L’intervention de la BCE sur le marché de la titrisation s’annonce délicate
Les professionnels de la titrisation espèrent que le programme d’achat de titrisations que la Banque centrale européenne est censée lancer cette semaine relancera le marché européen qui tourne au ralenti depuis la crise. Ils soulignent cependant que la BCE va devoir trouver un juste équilibre entre resserrement des spreads et attractivité des émissions pour les investisseurs.
«Les prêteurs plus petits qui ont des options de financement limitées et d’autres banques qui dépendent davantage du financement de gros vont augmenter leurs émissions pour profiter du resserrement des spreads dû à la BCE», estime Citi, évoquant notamment les banques italiennes. Selon Citi, les achats d’ABS par la BCE pourraient représenter jusqu’à 500 milliards d’euros dans les deux prochaines années mais risquent de n'être que de 300 milliards si les «gros prêteurs» n'émettent pas. Or, l’arrivée de la BCE sur le marché n’a pas dissuadé BNP et Santander de «retenir» récemment des RMBS pour se financer auprès de la BCE plutôt que de les placer publiquement. «Si la BCE veut vraiment augmenter son bilan et relancer le marché de la titrisation, elle devra rendre les spreads beaucoup plus serrés qu’aujourd’hui pour stimuler de façon significative la demande», écrit Citi soulignant que les banques bénéficient aussi de coûts de financement attractifs via les covered bonds ou la dette non sécurisée.

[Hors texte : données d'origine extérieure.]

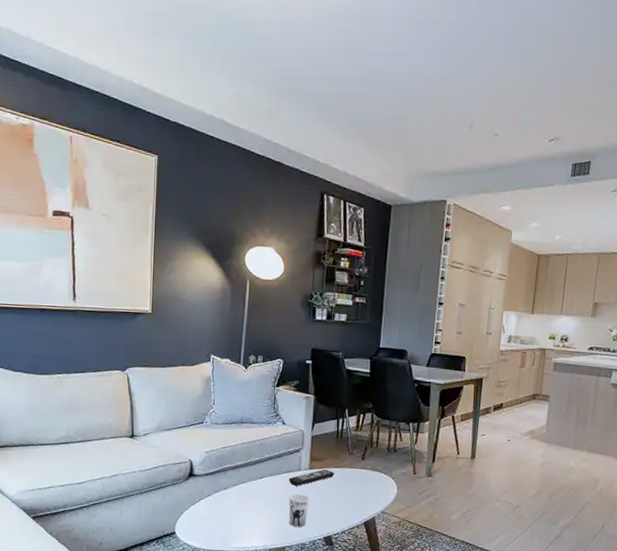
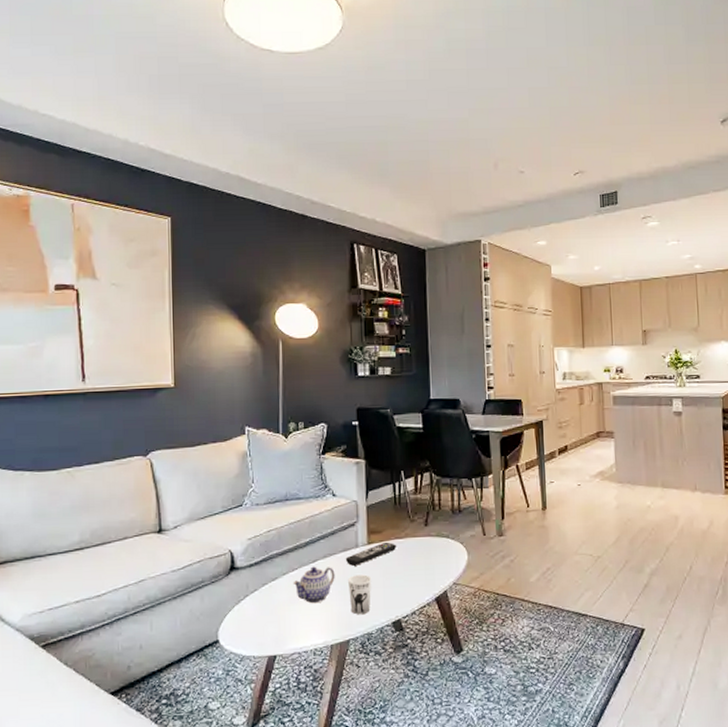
teapot: none [241,482,278,513] -> present [293,566,335,604]

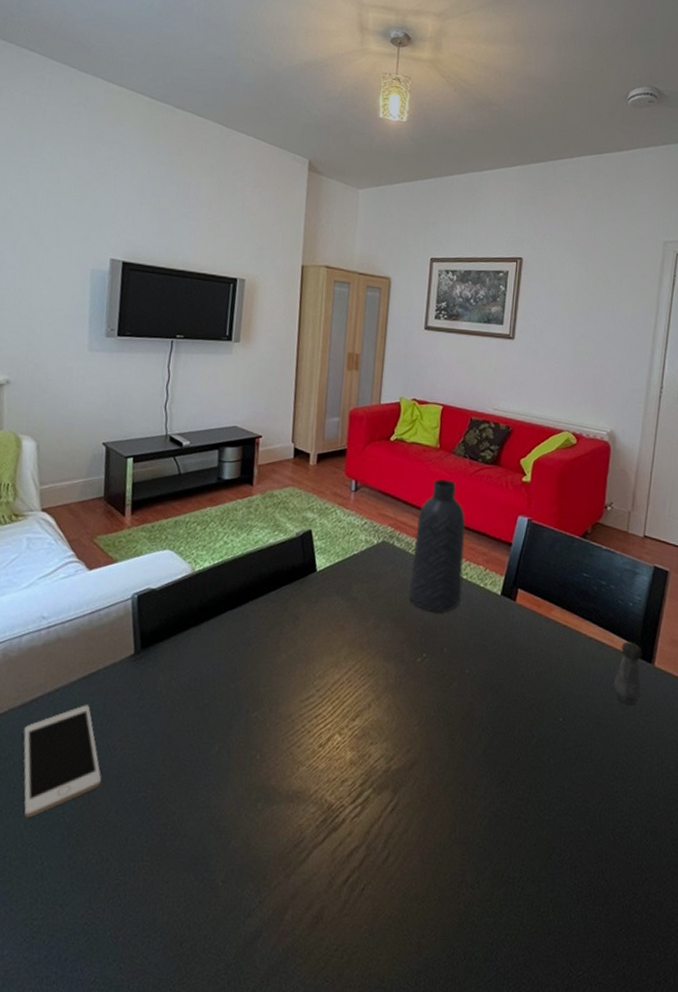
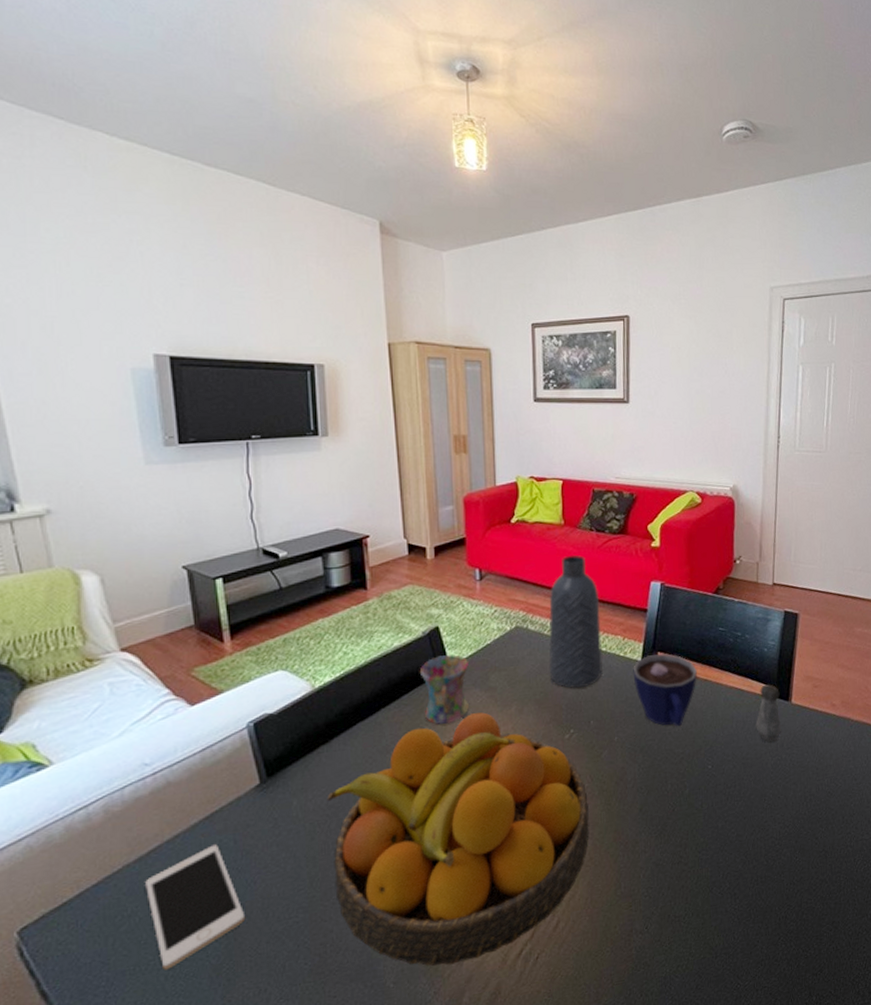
fruit bowl: none [183,620,433,876] -> present [327,712,589,966]
mug: none [288,559,336,626] -> present [419,654,470,724]
cup: none [491,591,557,671] -> present [633,654,697,727]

La BCE a annoncé qu’elle achèterait des tranches seniors de titrisations bien notées, éligibles à son guichet. Elle s’est aussi engagée à limiter ses achats à 70% maximum d’une tranche. «La BCE se positionne comme un investisseur comme les autres avec l’idée de ne pas préempter le marché complètement», se félicite Gaëlle Philippe-Viriot, responsable des ABS chez Axa-IM. «Il y a un risque de voir le marché de la titrisation européen disparaître complètement si la BCE achète tout à n’importe quel prix», prévient-elle cependant.
Alors que le resserrement des spreads attendu peut rendre les opérations moins attractives pour les investisseurs institutionnels, Gaëlle Philippe-Viriot souligne qu’«il serait utile d’avoir de nouveau un marché d’émission des tranches mezzanines et il semble qu’on en soit encore loin». La régulation qui pèse sur les assureurs investissant dans ces tranches est encore jugée punitive. La BCE a évoqué la possibilité d’acheter des tranches mezzanines de titrisation, à condition qu’elles soient garanties selon des modalités restant à préciser.